The Tea Taiwan Almost Forgot

Most visitors to Sun Moon Lake leave with a tin of Ruby 18.

Almost none of them have heard of the tree that made Ruby 18 possible.

There is a grove of 80+-year-old tea trees growing on a hidden hillside above Fish Pond Township, and if you did not know what you were looking at, you might walk straight past them. In fact, they have been here far longer than the farm around them.

The man who tends them goes by Assam Liang — a name he gave himself, wearing his obsession openly. His given name is Liang Huang-Yi, and he has spent the better part of 20+ years at the Taiwan Tea and Beverage Research Station's Fish Pond Branch, studying, cataloguing, and quietly championing a tea that most of the industry left behind.

Assam Liang found a 80+ year old, over 4m high Shan Cha tree.

The original tea of Taiwan

“Taiwan Shan Cha”Camellia formosensis — is not a cultivated variety. It is a wild, indigenous species, native to the island's mountain forests and genetically distinct from every tea plant imported from China or India. Historical records from 1717 describe the wild tea of the Shuishalian mountains — the area surrounding what is now Sun Moon Lake — as abundant, medicinally potent, and difficult to reach. The Dutch East India Company noted the presence of tea trees in this valley as early as 1644.

For most of the last century, Shan Cha was the forgotten parent. It is, in fact, one half of Ruby 18 — Taiwan's most celebrated black tea — yet the tea that made that fame possible was itself abandoned in favour of higher-yielding Assam varieties. It was too slow to propagate, too difficult to scale, too wild for industrial farming. The industry moved on. The trees stayed.

Taiwan Shan Cha is a glacial relict — isolated on this island for tens of thousands of years, it evolved into a species entirely its own, with a flavour profile found nowhere else on earth.

What Assam is building

Liang's work at the fish pond station is unhurried by design. He has catalogued the old-cultivar trees one by one — their growth patterns, their health, their particular character — treating the garden less as a production site and more as a shared ecology. The spiders in the branches and the holes a pangolin has pressed into the bank overnight are, in his words, part of what he is here to protect.

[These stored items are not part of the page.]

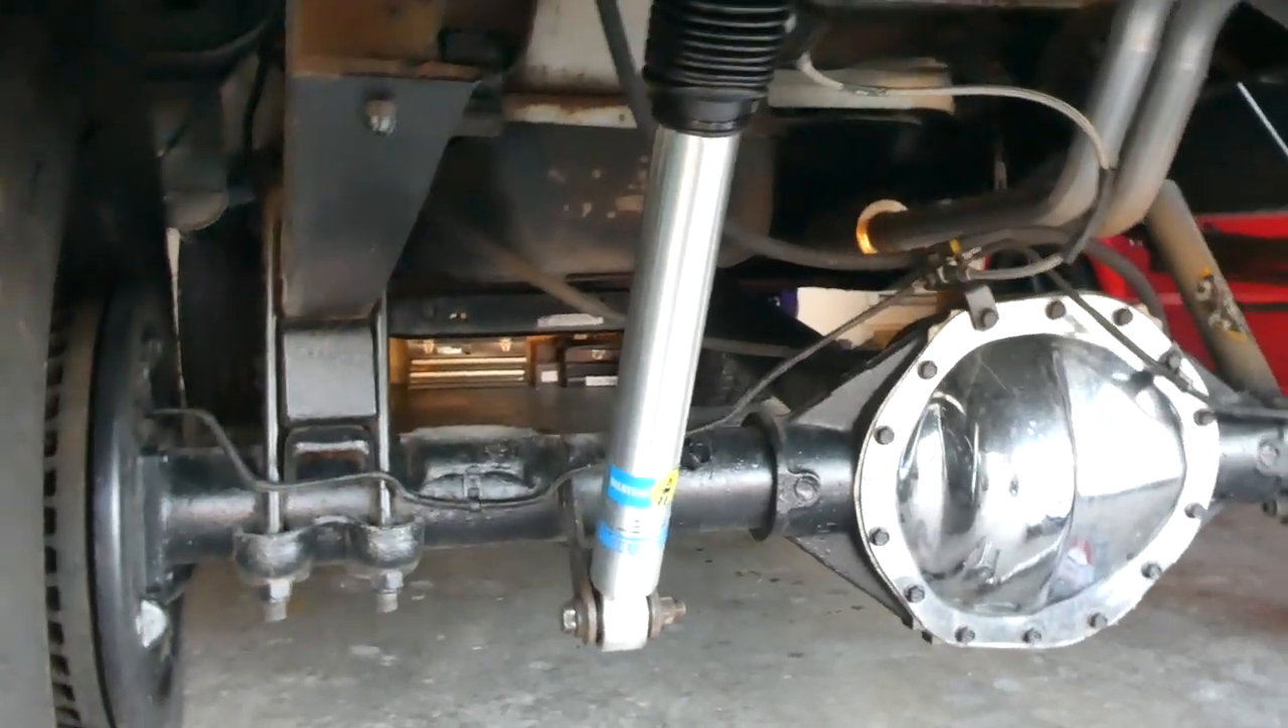And we've got the shock in place.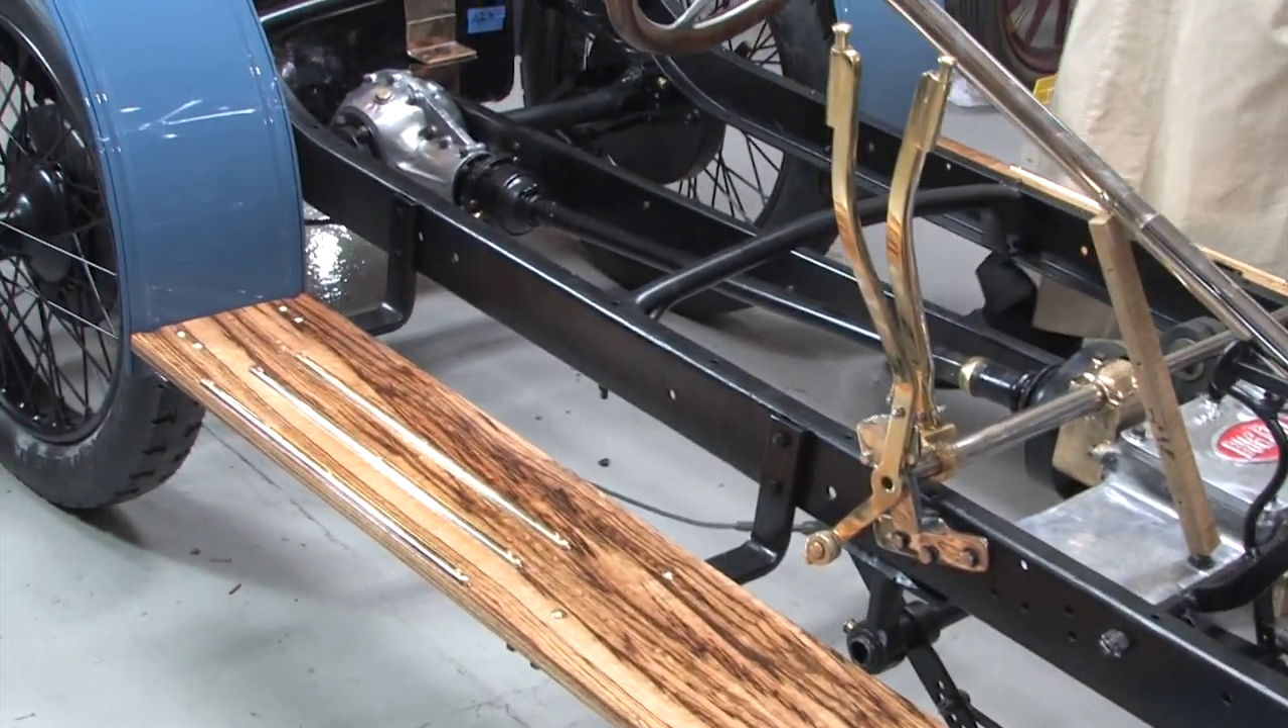We've now got the fenders on and the running boards and running board runners to step on.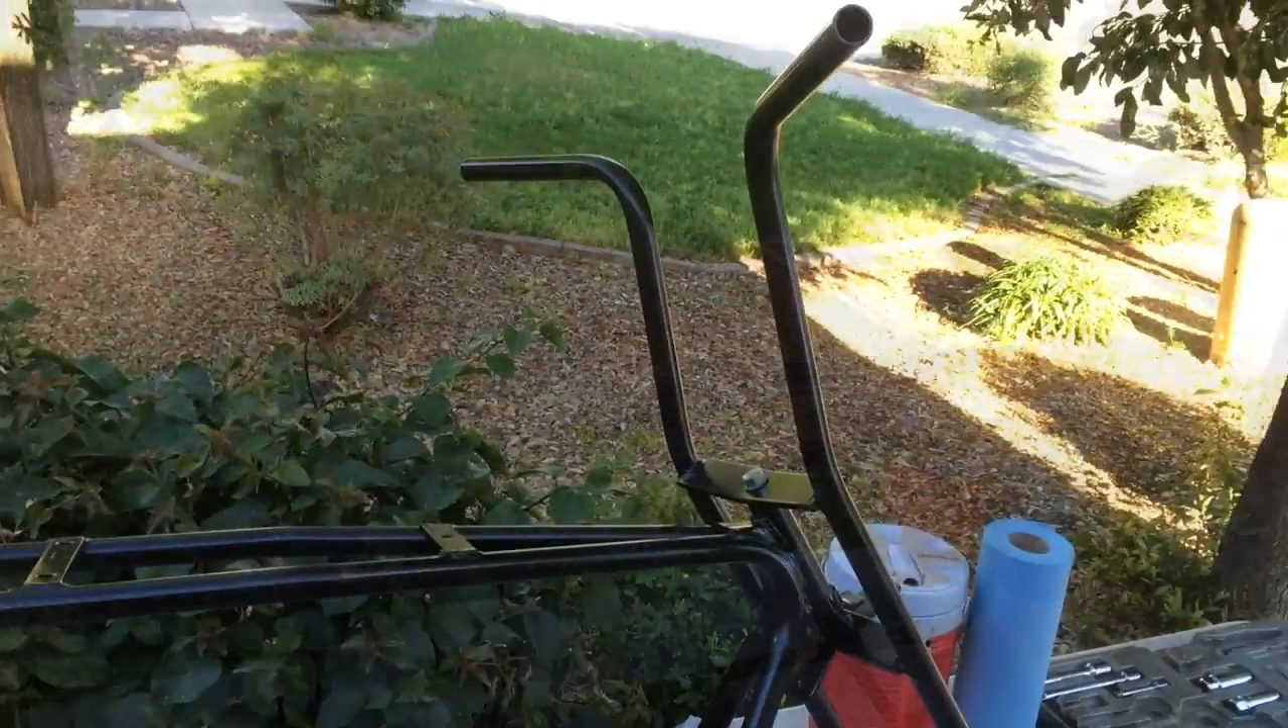Alright, so the handlebars are put back on.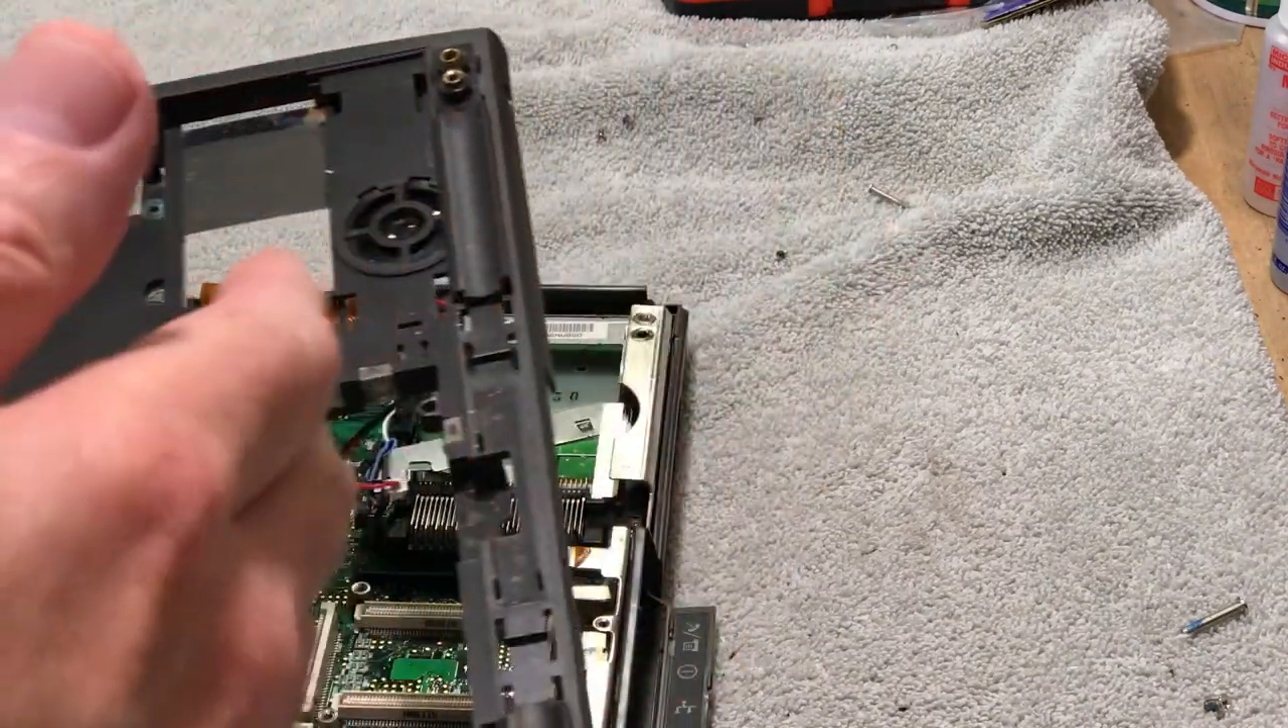So we finally got the top cover off.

His approach to the soil is similarly unorthodox. He lays spent coffee burlap sacks across the garden floor and lets sun, rain, and time break them down into organic matter. What coffee roasters would pay to dispose of becomes, slowly, the nourishment of a tea garden. It is the logic of natural farming: not forcing, not supplementing, but giving the land what it needs and waiting.

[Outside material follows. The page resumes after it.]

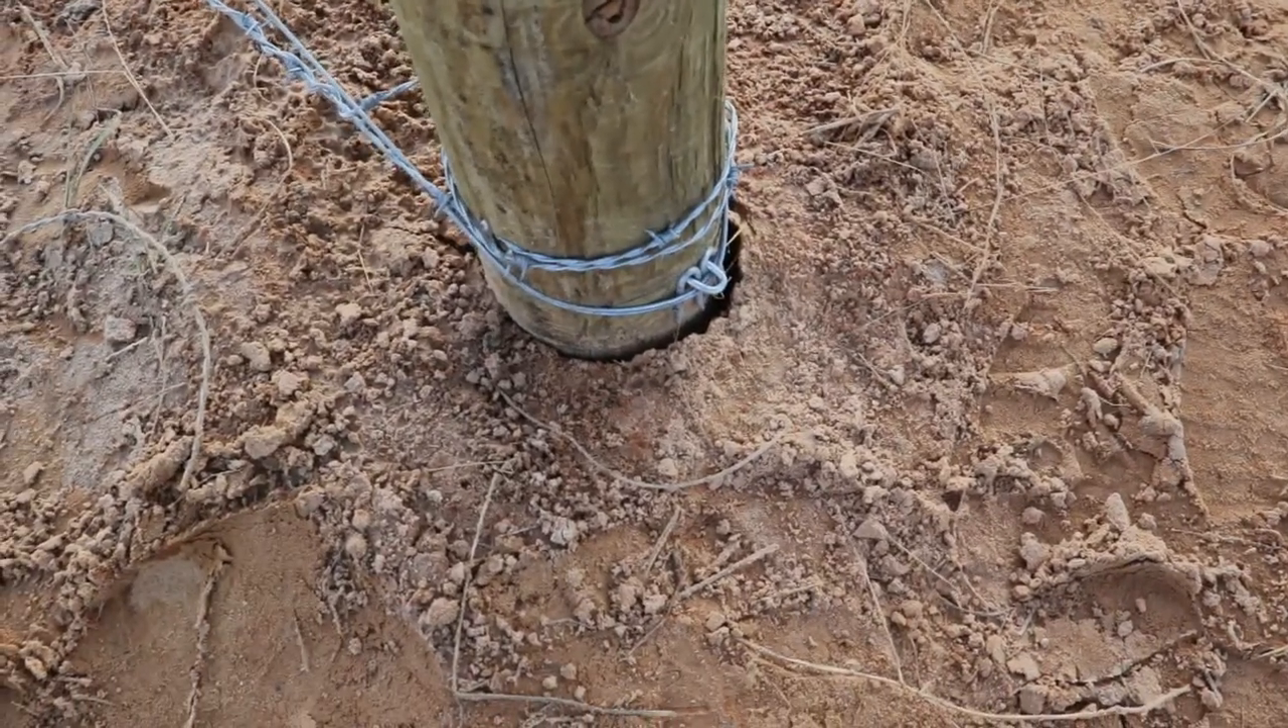Now, you can see the gap that formed as we tensioned it.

The tea itself rewards that patience. Shan Cha carries a flavour profile unlike anything in Taiwan's established canon — earthy, deep, with notes of mushroom and forest floor that some have compared to truffle. Its caffeine content is naturally low. It is a tea that tastes like the mountain it came from.

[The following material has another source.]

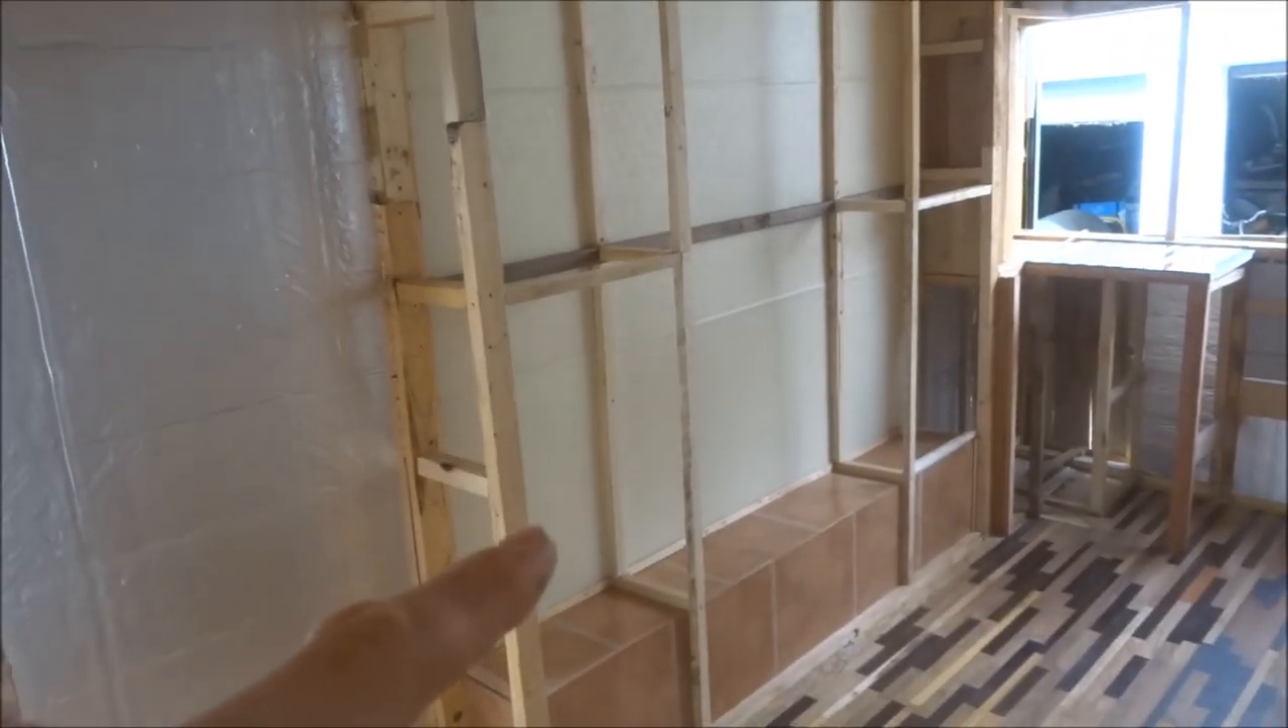This entertainment center is pretty much framed I still need to put up you know the walls and the flat surfaces here.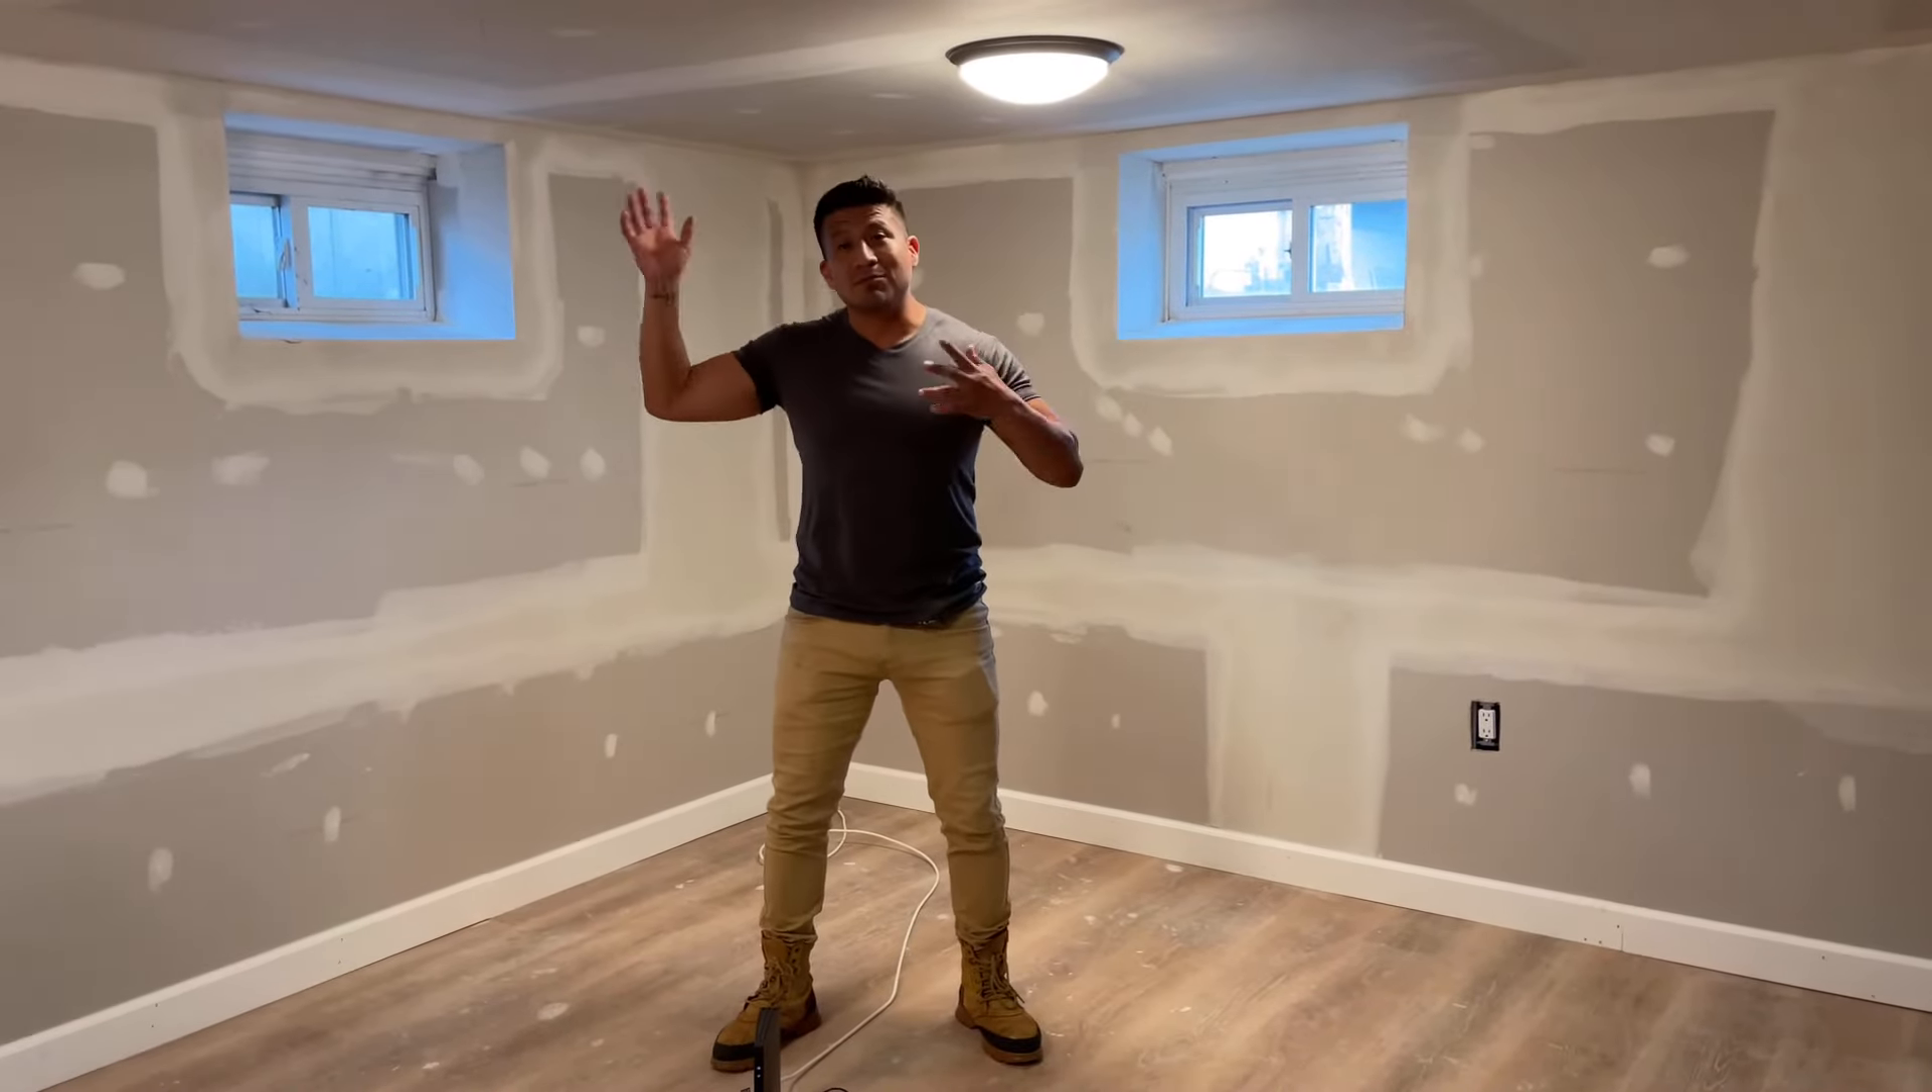We still you know we got the base down we still have to put the molding around the windows but that's for another time.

No herbicides. Weeds are left to find their own balance with everything around them — the soil stays richer for it.

Someone should look after these trees

“What motivates you to start this Shan Cha project?” I asked.

Liang answered without hesitation: "It's yuánfèn," he said — fate, or perhaps something closer to a destined connection.

He explained that within the Tea Research Station, Shan Cha had long been overlooked. Without obvious commercial value, nobody paid it much attention. Then, through a chain of small chances, he came across this particular piece of land — and found himself standing among dozens of Shan Cha trees, each one over 80+ years old. Something stirred in him, the way it does in people who love tea deeply. Someone should look after these trees, he thought. That someone turned out to be him.

From that point on, his commitment to natural farming was non-negotiable. Even where young tea seedlings have been planted by hand, a portion of them are left with minimal human intervention — tended just enough to survive, but otherwise allowed to follow their own rhythm. The goal is never to impose a system on the land, but to preserve the cycles that nature already knows how to run.

Because some trees have grown to 4+ metres tall, every leaf must be hand-picked — there is no other way to reach them. That constraint keeps the operation at a scale that feels more like stewardship than production. Yields are modest, intentionally so.

The tea pickers here work across many farms in the area.
They told me plainly: “this garden is managed exceptionally well. The trees are healthy.”

Why it matters for visitors

Each year, Liang opens 50 adoption slots for fellow tea lovers. Adopters receive a regular allocation of fresh tea throughout the year, and are welcome to come during harvest season to pick alongside the team, walk the land, and understand — not just taste — where their tea comes from. It is a small, closed loop: the trees are cared for, the people are connected to something real, and the farm sustains itself without growing beyond what it can honestly support.

Visiting a farm like Liang's — standing in that stony garden, understanding the patience behind each cup — changes what the tea means when you finally taste it. We appreciate Sun Moon Lake Shan Cha not as a novelty, but as an origin story. It is the taste of something that was almost lost, tended back to life by one person who thought it was worth the trouble.